CMSE 381 Code Portfolio Template

Contents

CMSE 381 Code Portfolio Template#

We provide this template to help you collect and organize useful code snippets as you go along with this course. For each day where we have an in-class jupyter notebook exercise, you should collect some snippets of code that you may reuse later. Having this growing portfolio will help you save time during in-class coding sessions and when you work on your final project - no need to fumble through every notebook again!

The general structure provided below serves as a starting point, not an exhaustive list of topics.
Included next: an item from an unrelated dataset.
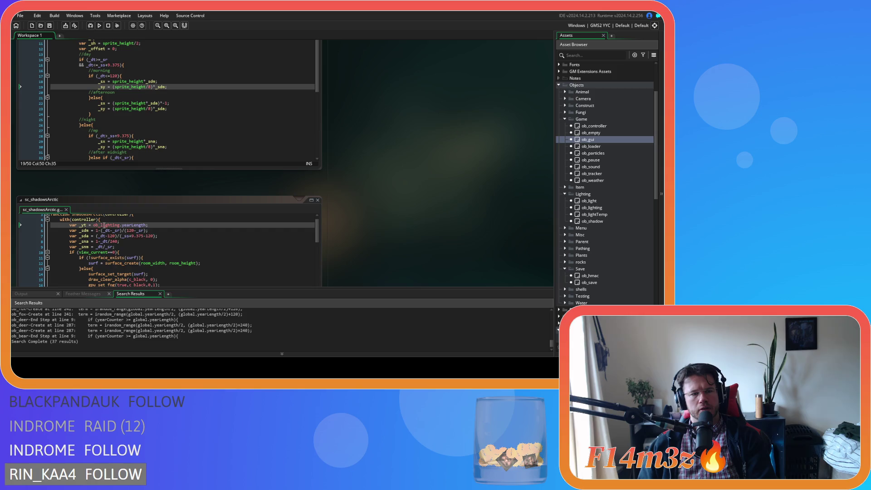
{"action": "left_click", "coordinate": [254, 229]}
You should add more sections as needed.

The code portfolio is not a required assignment. Ask your section instructor if and/or how you should submit it.

Basic Data Handing#

Cleaning data#

Below include some code snippets for:

  • replace missing data with NaN

  • get rid of rows with NaN

(Possible places to dig up the code: Day 1 Python Review)

# my snippets


How do drop a whole column of data?

(Possible places to dig up the code: Day 11 More Logistic Regression)

# my snippets

Data type conversion#

Convert some data to specific type, e.g. to intergers.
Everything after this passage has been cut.